Empowered and
Educated Women

Celebrating women across the globe on International Women's Day

Every year on March 8th, World Vision joins in celebrating the women all around the world for International Women's Day. World Vision believes that in order to fight poverty across the globe, women—who so often are treated as second-class citizens, subject to gender-based discrimination, abuse and exploitation—need to be empowered and educated.

Continue scrolling down to read the four powerful stories of women whose lives were transformed by pursuing the education of their dreams!


– former sponsored child, Kenya

Nancy dreamed of a different life through education.

Nancy was able to enroll in school as soon as she became sponsored which provided her a uniform and school supplies. By the time she reached 7th grade, she was the only girl left while achieving the best exam scores in her class.

Nancy went on to get her bachelor’s degree in veterinary medicine and master’s degree in project planning and management from the University of Nairobi. 

Today, as a humanitarian aid worker, Nancy has been to Ethiopia and South Sudan to manage emergency relief, worked in northern Kenya in agriculture and livestock programs, worked as a finance advisor, and is currently leading an emergency response in East Africa for an international aid organisation.

Read more about Nancy's story and how child sponsorship deeply impacted the lives of two women from opposite sides of the world.


– former sponsored child, Philippines

Josephine dreamt of going to school and getting a degree so she could support her own professional growth, to support her family's needs.

As one of the youngest among ten siblings, Josephine's chances of enrolling in school were slim until her sponsor made this dream become a reality.

“I think the best impact World Vision had on me was my education,” says Josephine. “If it wasn’t for my education, I wouldn’t have had the work I do now.”

Today, Josephine is a Senior Associate for the National Power Corporation, based in Quezon City, Philippines. It’s the kind of stable job and working environment she’s hoped for since childhood.

With each bonus she received, Josephine saved a little bit more to help fund her sister’s dreams of becoming a teacher. Earnings were also shared with her parents and eventually, purchased their own home.

“Life is much better now, compared to before when I was a child,” says Josephine. “I am very happy to own a home. I am able to provide for my children, especially for their education. They don’t have to go through what I’ve been through.” 

Josephine feels blessed by her experience and wants to shares her blessings by sponsoring two children from the Philippines.


– Syrian refugee

Marah is pursuing her dream of becoming a photographer and filmmaker ever since she started taking a class in the refugee camp.
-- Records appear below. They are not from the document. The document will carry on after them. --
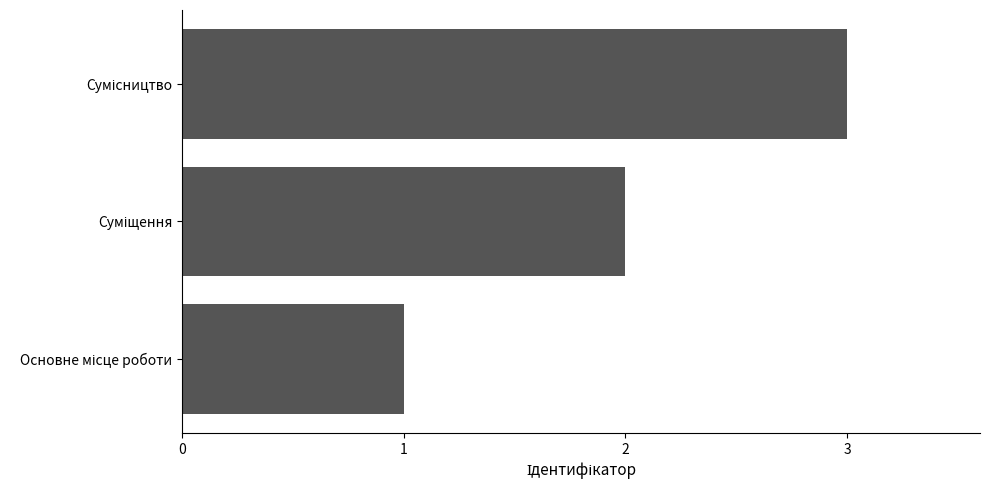

What is the sum of all values?

6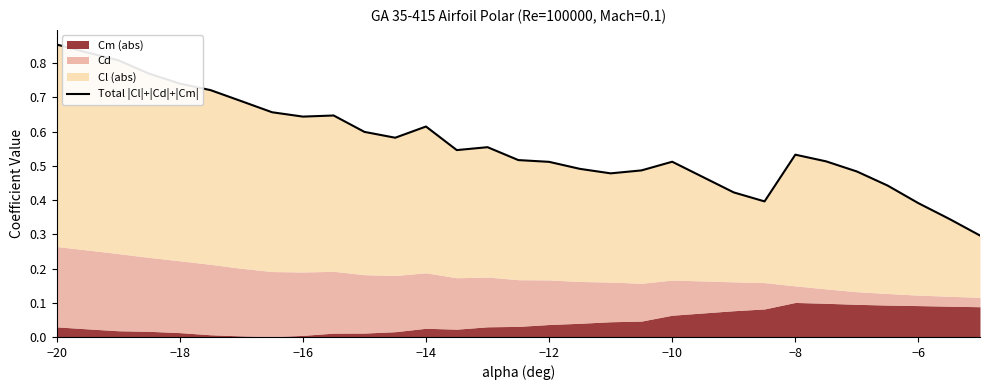

How many points are lower than both their immediate neighbors (excluding endpoints)?

5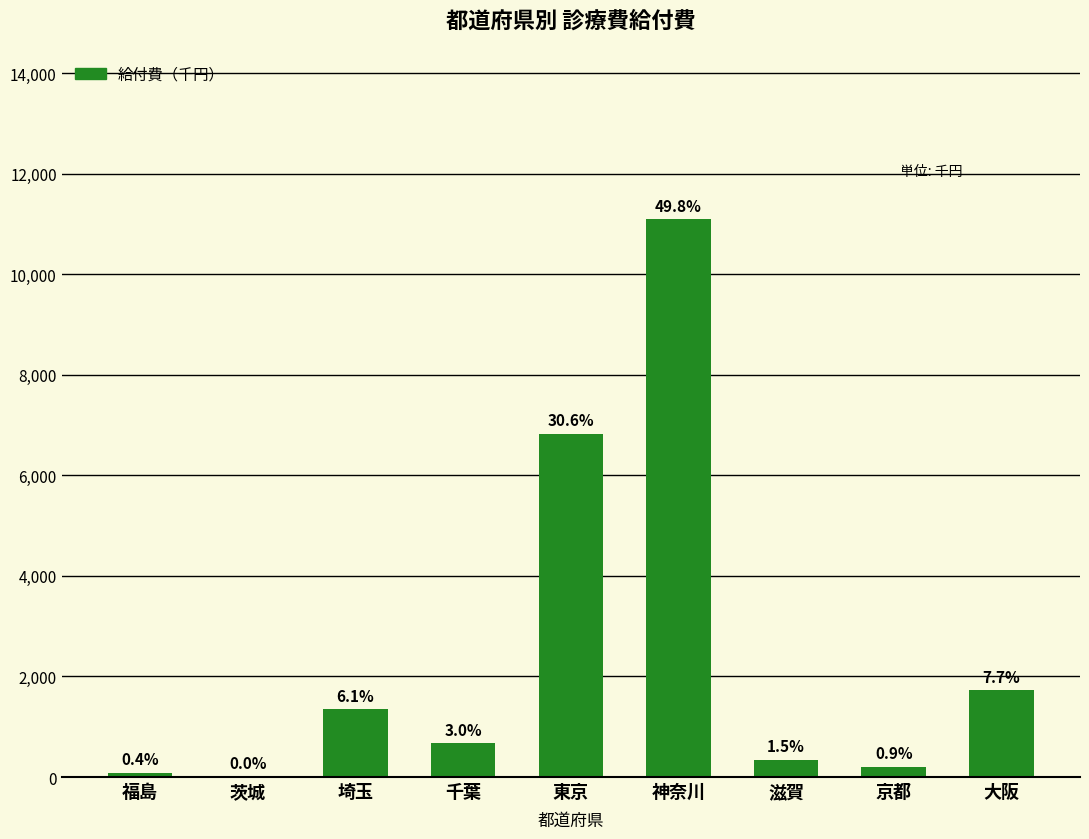

How many values are below 667?

4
Marah is 18 years old and married to her loving and supportive husband as well as a mom to her 5-month-old son, Omar. She is a Syrian refugee and has been in the Za'atari camp in Jordan since 2013.

She remembers that when she first came, she didn't care about anything. This shifted as soon as she began taking a photography course.

Now, in addition to taking care of her family, she makes films of everyday life in the camp. Her dream is to become a photographer and filmmaker.

Reflecting, she says: "My message to every girl in the world would be do not stop dreaming for any reason."


– former sponsored child, Dominican Republic

From child participant herself, Nairobi is now working for World Vision to encourage and empower the next generation of girls

As a young girl, Nairobi never participated in any children's groups until World Vision came to her community. This is where she gained practical skills through computer and life project courses which pushed her to pursue her university career in social communication.

Now, she is involved with a children program that has made a space for 300 kids to participate in a radio show—one of the few empowering initiatives offered to children in area.

"I encourage girls in Latin America, especially those in the Dominican Republic, to be included in recreation and participation spaces," she says. "That is where capacities are created and where they can grow in a safe environment."

Nairobi believes that these type of courses help children grow in the decision making process as well as empower them to make a change in their communities.